- Seçilen Metin:
·····
TAHLİYE TAHHÜTNAMESİ NEDİR?
Tahliye taahhütnamesi kiracının, kiralanan taşınmazı belirtilen tarihte boşaltacağına ilişkin yazılı beyanıdır. Tahliye taahhütnamesi, kiracının kendi isteğiyle belli bir tarihte kiralananı boşaltmayı üstlendiğini ifade etmektedir. Böylece kiraya veren taahhütname doğrultusunda herhangi bir sebebe gerek duymaksızın kiralananı boşaltma imkanı elde etmektedir.
GEÇERLİLİK ŞARTLARI NELERDİR?
-Tahliye taahhüdü bizzat kiracı tarafından verilmelidir. Kiracı ile birlikte ikamet eden eşi, çocuğu gibi diğer kişiler tarafından verilen taahhütnameler geçerli değildir. Eğer ki, kiracı birden fazla kişi ise, tahliye taahhütnamesi de tüm kiracılar tarafından imzalanmalıdır, aksi halde hüküm ifade etmeyecektir.
-Tahliye taahhüdünün yazılı olması gerekmektedir. Taahhütname, noter huzurunda resmi şekilde yapılabilecektir, fakat geçerlilik şartı olarak adli yazılı olması yeterli bulunmaktadır. Belirtmek gerekmektedir ki, tahliye taahhüdü noterde düzenlenmiş ise dava yoluna gidildiğinde ispat yükü davalıda, fakat tahliye taahhüdü adi yazılı olduğu halde ispat yükü davacıda olacaktır.
-Tahliye taahhüdünün kiralananın tesliminden sonra verilmiş olması gerekmektedir. Kira sözleşmesi ile birlikte aynı tarihte alınan tahliye taahhütnamesinin baskı altında düzenlenmiş olduğu kabul edilecek ve geçersiz sayılacaktır.
-Tahliye edilecek tarih belirli olmalıdır. Tahliye taahhütnamesinde yer alan tahliye tarihi gün, ay, yıl olarak belirli yahut belirlenebilir olmalıdır. Örneğin, net bir tarih ifade etmeyen, “oğlum işe girdiği gün, kızım mezun olduğu gün” gibi belirsiz tarihlere yer verilemez. Eğer ki, tahliye tarihine ilişkin yalnızca ay ve yıl belirtilmiş ise, belirtilen ayın son gününün tahliye günü olarak kabul edilmektedir.
·····
- Verilen Bilgiler:
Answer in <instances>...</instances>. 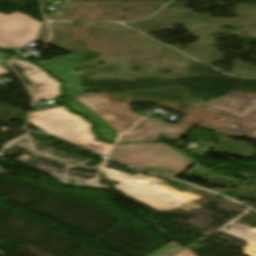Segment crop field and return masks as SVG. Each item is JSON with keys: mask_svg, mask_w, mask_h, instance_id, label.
<instances>
[{"mask_svg": "<svg viewBox=\"0 0 256 256\" xmlns=\"http://www.w3.org/2000/svg\"><path fill=\"white\" fill-rule=\"evenodd\" d=\"M256 107V93L243 94L236 91L211 101L206 108L233 116H241Z\"/></svg>", "mask_w": 256, "mask_h": 256, "instance_id": "8", "label": "crop field"}, {"mask_svg": "<svg viewBox=\"0 0 256 256\" xmlns=\"http://www.w3.org/2000/svg\"><path fill=\"white\" fill-rule=\"evenodd\" d=\"M205 110H207V109H205ZM207 111H211V110H207ZM212 112H215V111H212ZM216 113H218V112H216ZM220 114H222V113H220ZM223 115H226V114H223ZM226 116L237 119V117H233V116H229V115H226Z\"/></svg>", "mask_w": 256, "mask_h": 256, "instance_id": "15", "label": "crop field"}, {"mask_svg": "<svg viewBox=\"0 0 256 256\" xmlns=\"http://www.w3.org/2000/svg\"><path fill=\"white\" fill-rule=\"evenodd\" d=\"M30 123L39 130L58 136L107 156L112 144L97 140L92 125L70 113L65 106L32 113Z\"/></svg>", "mask_w": 256, "mask_h": 256, "instance_id": "1", "label": "crop field"}, {"mask_svg": "<svg viewBox=\"0 0 256 256\" xmlns=\"http://www.w3.org/2000/svg\"><path fill=\"white\" fill-rule=\"evenodd\" d=\"M78 59H82V57L74 53L36 62V64L40 65L56 79L62 80L64 83V91H67L65 96L78 95L84 94L76 67L72 63V61Z\"/></svg>", "mask_w": 256, "mask_h": 256, "instance_id": "6", "label": "crop field"}, {"mask_svg": "<svg viewBox=\"0 0 256 256\" xmlns=\"http://www.w3.org/2000/svg\"><path fill=\"white\" fill-rule=\"evenodd\" d=\"M12 64L24 69L23 75L30 83L34 84L28 87L33 95L34 102L62 96L60 82L53 79L39 67L17 59L13 60ZM19 64L21 65L19 66Z\"/></svg>", "mask_w": 256, "mask_h": 256, "instance_id": "7", "label": "crop field"}, {"mask_svg": "<svg viewBox=\"0 0 256 256\" xmlns=\"http://www.w3.org/2000/svg\"><path fill=\"white\" fill-rule=\"evenodd\" d=\"M4 172H6V171H5V170L0 169V175H1L2 173H4Z\"/></svg>", "mask_w": 256, "mask_h": 256, "instance_id": "16", "label": "crop field"}, {"mask_svg": "<svg viewBox=\"0 0 256 256\" xmlns=\"http://www.w3.org/2000/svg\"><path fill=\"white\" fill-rule=\"evenodd\" d=\"M181 248L183 247L172 241L167 245L161 247L157 251L153 252L149 256H170L171 254L179 251Z\"/></svg>", "mask_w": 256, "mask_h": 256, "instance_id": "11", "label": "crop field"}, {"mask_svg": "<svg viewBox=\"0 0 256 256\" xmlns=\"http://www.w3.org/2000/svg\"><path fill=\"white\" fill-rule=\"evenodd\" d=\"M210 128L227 131L245 137L256 130V108L242 115L237 119V121H230L223 125L213 126Z\"/></svg>", "mask_w": 256, "mask_h": 256, "instance_id": "10", "label": "crop field"}, {"mask_svg": "<svg viewBox=\"0 0 256 256\" xmlns=\"http://www.w3.org/2000/svg\"><path fill=\"white\" fill-rule=\"evenodd\" d=\"M108 158L142 170L145 164L174 170L177 177L193 162L182 153L157 143L114 146Z\"/></svg>", "mask_w": 256, "mask_h": 256, "instance_id": "2", "label": "crop field"}, {"mask_svg": "<svg viewBox=\"0 0 256 256\" xmlns=\"http://www.w3.org/2000/svg\"><path fill=\"white\" fill-rule=\"evenodd\" d=\"M41 22L19 12L0 14V47H22L35 40Z\"/></svg>", "mask_w": 256, "mask_h": 256, "instance_id": "4", "label": "crop field"}, {"mask_svg": "<svg viewBox=\"0 0 256 256\" xmlns=\"http://www.w3.org/2000/svg\"><path fill=\"white\" fill-rule=\"evenodd\" d=\"M176 256H195V255L190 250L186 249L180 252L179 254H177Z\"/></svg>", "mask_w": 256, "mask_h": 256, "instance_id": "12", "label": "crop field"}, {"mask_svg": "<svg viewBox=\"0 0 256 256\" xmlns=\"http://www.w3.org/2000/svg\"><path fill=\"white\" fill-rule=\"evenodd\" d=\"M67 106L70 110L77 112L83 116H85L92 123H96L94 131L99 136L100 139L114 142L117 137L120 135L117 131H115L111 126H109L106 122L84 107L75 99L66 101Z\"/></svg>", "mask_w": 256, "mask_h": 256, "instance_id": "9", "label": "crop field"}, {"mask_svg": "<svg viewBox=\"0 0 256 256\" xmlns=\"http://www.w3.org/2000/svg\"><path fill=\"white\" fill-rule=\"evenodd\" d=\"M190 127L164 123L158 119L145 118L131 131L120 137L117 143L137 141H157L160 135L179 139L186 135Z\"/></svg>", "mask_w": 256, "mask_h": 256, "instance_id": "5", "label": "crop field"}, {"mask_svg": "<svg viewBox=\"0 0 256 256\" xmlns=\"http://www.w3.org/2000/svg\"><path fill=\"white\" fill-rule=\"evenodd\" d=\"M96 94L79 95L73 97L106 121L118 132L122 133L128 130L136 122L143 118V116L133 114L130 111L131 107L123 104L112 106L107 100Z\"/></svg>", "mask_w": 256, "mask_h": 256, "instance_id": "3", "label": "crop field"}, {"mask_svg": "<svg viewBox=\"0 0 256 256\" xmlns=\"http://www.w3.org/2000/svg\"><path fill=\"white\" fill-rule=\"evenodd\" d=\"M5 74H10V73L7 72L5 69H3V68L0 66V75H5Z\"/></svg>", "mask_w": 256, "mask_h": 256, "instance_id": "14", "label": "crop field"}, {"mask_svg": "<svg viewBox=\"0 0 256 256\" xmlns=\"http://www.w3.org/2000/svg\"><path fill=\"white\" fill-rule=\"evenodd\" d=\"M256 201V200H255Z\"/></svg>", "mask_w": 256, "mask_h": 256, "instance_id": "17", "label": "crop field"}, {"mask_svg": "<svg viewBox=\"0 0 256 256\" xmlns=\"http://www.w3.org/2000/svg\"><path fill=\"white\" fill-rule=\"evenodd\" d=\"M246 138L256 140V132H254V133L248 135Z\"/></svg>", "mask_w": 256, "mask_h": 256, "instance_id": "13", "label": "crop field"}]
</instances>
·····
- Görevler:
(A) Tahliye taahhütnamesi metninden "Tahliye taahhütnamesi kiracının, kiralanan" ifadesinden başlayıp "imkanı elde etmektedir." ifadesi de dahil olmak üzere o kısma kadar olan bölümü aynen alıntılayın.
(B) Tahliye taahhütnamesi metninde "Tahliye edilecek tarih belirli olmalıdır" sözleriyle başlayan paragrafı, temel bilgilerini koruyarak madde listesi hâlinde yeniden yazın.
(C) Tahliye taahhütnamesi metninin devamını, son cümlenin ardından gelecek biçimde yazın.

- Görev Sonuçları:
(A)
Tahliye taahhütnamesi kiracının, kiralanan taşınmazı belirtilen tarihte boşaltacağına ilişkin yazılı beyanıdır. Tahliye taahhütnamesi, kiracının kendi isteğiyle belli bir tarihte kiralananı boşaltmayı üstlendiğini ifade etmektedir. Böylece kiraya veren taahhütname doğrultusunda herhangi bir sebebe gerek duymaksızın kiralananı boşaltma imkanı elde etmektedir.

(B)
- Tahliye taahhütnamesindeki tahliye tarihi gün, ay ve yıl olarak belirli ya da belirlenebilir olmalıdır.
- "Oğlum işe girdiği gün", "kızım mezun olduğu gün" gibi net bir tarih bildirmeyen belirsiz ifadelere yer verilemez.
- Tahliye tarihi için yalnızca ay ve yıl belirtilmişse, o ayın son günü tahliye günü olarak kabul edilir.

(C)
-Tahliye Taahhütnamesini imzalarken tarafların iradesinin sakatlanmamış olmalıdır. Tahliye taahhütnamesinin teknik anlamda bir sözleşme niteliğindedir ve bu nedenle tarafların serbest iradelerine dayanmalıdır. İrade beyanı hata, hile veya korkutmaya dayanıyorsa taahhütname geçersizdir.
TAHLİYE TAAHHÜTNAMESİ İLE TAHLİYE NASIL SAĞLANIR?
TBK Madde 352/1’de, “Kiracı, kiralananın teslim edilmesinden sonra, kiraya verene karşı, kiralananı belli bir tarihte boşaltmayı yazılı olarak üstlendiği hâlde boşaltmamışsa kiraya veren, kira sözleşmesini bu tarihten başlayarak bir ay içinde icraya başvurmak veya dava açmak suretiyle sona erdirebilir.”
6570 sayılı Gayrimenkul Kiraları Hakkında Kanun’un 7/1-a bendinde ise “Kiracı tarafından gayrimenkulün tahliye edileceği yazı ile bildirilmiş olmasına rağmen tahliye edilmezse icra dairesine müracaatla tahliye isteyebileceği gibi, tahliye davası açabilir.”
Şeklinde düzenlenen madde hükümleri ile, tahliye taahhütnamesine dayalı olarak taşınmazının tahliyesinin sağlanması için icraya başvurmak yahut dava açmak olmak üzere iki yolun bulunduğu belirtilmektedir.
a)İcra Yolu İle Tahliye
Taahhüt edilen tarihte kiralanan taşınmaz tahliye edilmediği takdirde, taahhüt edilen tarihten itibaren bir ay içerisinde kiracı aleyhine ilamsız icra takibi başlatılmalıdır. Burada bir aylık süre hak düşürücü nitelikte olup hakim tarafından re’sen değerlendirilecektir. İcra müdürlüğünce gönderilecek tahliye emrine karşı, kiracı tebliğden itibaren 7 gün içerisinde itirazda bulunduğu takdirde icra takibi duracaktır. İtirazın olması durumunda takibin devamı için, kiraya veren 6 aylık süre içerisinde icra hukuk mahkemesinde itirazın kaldırılması davası veya 1 senelik süre içerisinde sulh hukuk mahkemesine itirazın iptali davası açmalıdır.
b)Dava Yolu İle Tahliye
Kiracı taahhütte bulunduğu tarihte taşınmazı boşaltmadığı takdirde, kiraya veren 1 aylık hak düşürücü süre içerisinde sulh hukuk mahkemesinde tahliye taahhütnamesine dayalı tahliye davası ikame edecektir.
BOŞ OLARAK VERİLEN TAHLİYE TAHHÜTNAMESİ GEÇERLİ MİDİR?
Tahliye taahhütnamesi kiracı tarafından düzenlenme tarihi ve tahliye tarihi yazılmaksızın sadece imzalanarak verilmesi halinde de geçerli kabul edilmektedir. Bu durumda Yargıtay emsal kararlarında, kiracının anılan boşlukların kiraya veren tarafından doldurulmasını kabul etmiş sayılacağını, bunun sonuçlarına katlanması gerektiği belirtilmektedir.
TAHLİYE TAHHÜTNAMESİNE CEZAİ ŞART KONULABİLİR Mİ?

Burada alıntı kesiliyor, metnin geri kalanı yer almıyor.